WORK INSTRUCTION 1 =>
Answer these questions from the N-triples message:
(a) What end-of-line rule does the writer suggest in place of "eoln ::= cr? lf"?
(b) Which two programming languages are named as giving UTF-8 support for free?
(c) Which systems are said to use bare LF?

-------- TEXT BLOCK --------

N-triples (1.5)

At 04:38 PM 7/19/01 +0100, Dave Beckett wrote:

>I've managed to update the document
>   http://www.w3.org/2001/sw/RDFCore/ntriples/
>with the notation changes you previously described, and with the
>issues you have brought up, along with some solutions.

A nit:  you still have:

    eoln ::= cr? lf

given that (a) email converts to CRLF in transit, and back to local 
conventions on receipt, (b) HTTP does not touch EOL sequences, (c) systems 
exist that use CR/LF (PCs), bare LF (Un*x), bare CR (Macs, I believe) then 
I think any of these may appear, however the document is created.

Thus (contrary to my earlier comments) I'd suggest:

    eoln ::= cr lf | cr | lf

(Aaron:  am I right about the Mac?)

> >>>Graham Klyne said:
><snip/>
> > If you want to stick with just US-ASCII in an N-triples file then I won't
> > fight it, but my own feeling is that it would be easier to just
> > say:  always use UTF-8 encoding.  That seems fairly future-proof.
>
>I don't mind saying N-Triples is UTF-8 since I've got code around to
>do that and it comes for free with Java and Python for example.
>However it just moves the escaping to a different level and makes it
>impossible for anyone to generate unicode characters with plain text
>(ASCII that is) editors.

If you want to have a single encoded representation for a string, that's true.

I guess I don't mind either!

-------- INFORMATION PROVIDED --------

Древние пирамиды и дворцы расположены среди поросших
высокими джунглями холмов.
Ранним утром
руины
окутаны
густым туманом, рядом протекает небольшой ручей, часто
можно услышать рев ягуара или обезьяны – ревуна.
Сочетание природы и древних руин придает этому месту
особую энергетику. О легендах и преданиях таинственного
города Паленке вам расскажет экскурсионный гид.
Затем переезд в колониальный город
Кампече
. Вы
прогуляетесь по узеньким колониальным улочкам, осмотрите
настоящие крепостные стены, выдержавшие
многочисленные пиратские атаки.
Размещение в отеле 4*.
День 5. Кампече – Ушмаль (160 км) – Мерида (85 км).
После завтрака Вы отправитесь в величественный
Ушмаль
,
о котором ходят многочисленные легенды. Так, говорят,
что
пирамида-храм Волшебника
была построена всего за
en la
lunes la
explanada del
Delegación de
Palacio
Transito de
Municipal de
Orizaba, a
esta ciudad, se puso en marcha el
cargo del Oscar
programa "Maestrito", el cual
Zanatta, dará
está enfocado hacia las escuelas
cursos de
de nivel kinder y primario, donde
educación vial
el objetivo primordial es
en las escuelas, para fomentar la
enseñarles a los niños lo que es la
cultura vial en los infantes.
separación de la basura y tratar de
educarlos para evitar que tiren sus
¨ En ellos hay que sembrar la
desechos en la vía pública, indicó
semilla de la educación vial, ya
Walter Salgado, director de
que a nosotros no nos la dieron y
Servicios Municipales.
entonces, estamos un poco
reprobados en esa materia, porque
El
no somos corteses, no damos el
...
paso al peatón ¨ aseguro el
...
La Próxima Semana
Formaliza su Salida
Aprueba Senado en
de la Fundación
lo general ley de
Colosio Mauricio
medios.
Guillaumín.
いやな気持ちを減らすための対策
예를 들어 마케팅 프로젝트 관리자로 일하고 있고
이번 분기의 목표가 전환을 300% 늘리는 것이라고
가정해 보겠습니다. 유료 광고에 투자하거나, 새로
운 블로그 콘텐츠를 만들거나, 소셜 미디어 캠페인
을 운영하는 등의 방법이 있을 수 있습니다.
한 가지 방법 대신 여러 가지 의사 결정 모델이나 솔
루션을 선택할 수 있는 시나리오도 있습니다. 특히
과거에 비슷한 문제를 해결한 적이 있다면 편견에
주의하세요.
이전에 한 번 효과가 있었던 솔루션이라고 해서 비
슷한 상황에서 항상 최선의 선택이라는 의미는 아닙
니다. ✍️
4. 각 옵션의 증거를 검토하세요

--------

WORK INSTRUCTION 2 => Write out everything in the entries, from their start down to the line containing "Walter Salgado, director de", as a numbered list with blank lines left out.

ANSWER AREA 1 =>
(a) eoln ::= cr lf | cr | lf
(b) Java and Python
(c) Un*x

ANSWER AREA 2 =>
1. Древние пирамиды и дворцы расположены среди поросших
2. высокими джунглями холмов.
3. Ранним утром
4. руины
5. окутаны
6. густым туманом, рядом протекает небольшой ручей, часто
7. можно услышать рев ягуара или обезьяны – ревуна.
8. Сочетание природы и древних руин придает этому месту
9. особую энергетику. О легендах и преданиях таинственного
10. города Паленке вам расскажет экскурсионный гид.
11. Затем переезд в колониальный город
12. Кампече
13. . Вы
14. прогуляетесь по узеньким колониальным улочкам, осмотрите
15. настоящие крепостные стены, выдержавшие
16. многочисленные пиратские атаки.
17. Размещение в отеле 4*.
18. День 5. Кампече – Ушмаль (160 км) – Мерида (85 км).
19. После завтрака Вы отправитесь в величественный
20. Ушмаль
21. ,
22. о котором ходят многочисленные легенды. Так, говорят,
23. что
24. пирамида-храм Волшебника
25. была построена всего за
26. en la
27. lunes la
28. explanada del
29. Delegación de
30. Palacio
31. Transito de
32. Municipal de
33. Orizaba, a
34. esta ciudad, se puso en marcha el
35. cargo del Oscar
36. programa "Maestrito", el cual
37. Zanatta, dará
38. está enfocado hacia las escuelas
39. cursos de
40. de nivel kinder y primario, donde
41. educación vial
42. el objetivo primordial es
43. en las escuelas, para fomentar la
44. enseñarles a los niños lo que es la
45. cultura vial en los infantes.
46. separación de la basura y tratar de
47. educarlos para evitar que tiren sus
48. ¨ En ellos hay que sembrar la
49. desechos en la vía pública, indicó
50. semilla de la educación vial, ya
51. Walter Salgado, director de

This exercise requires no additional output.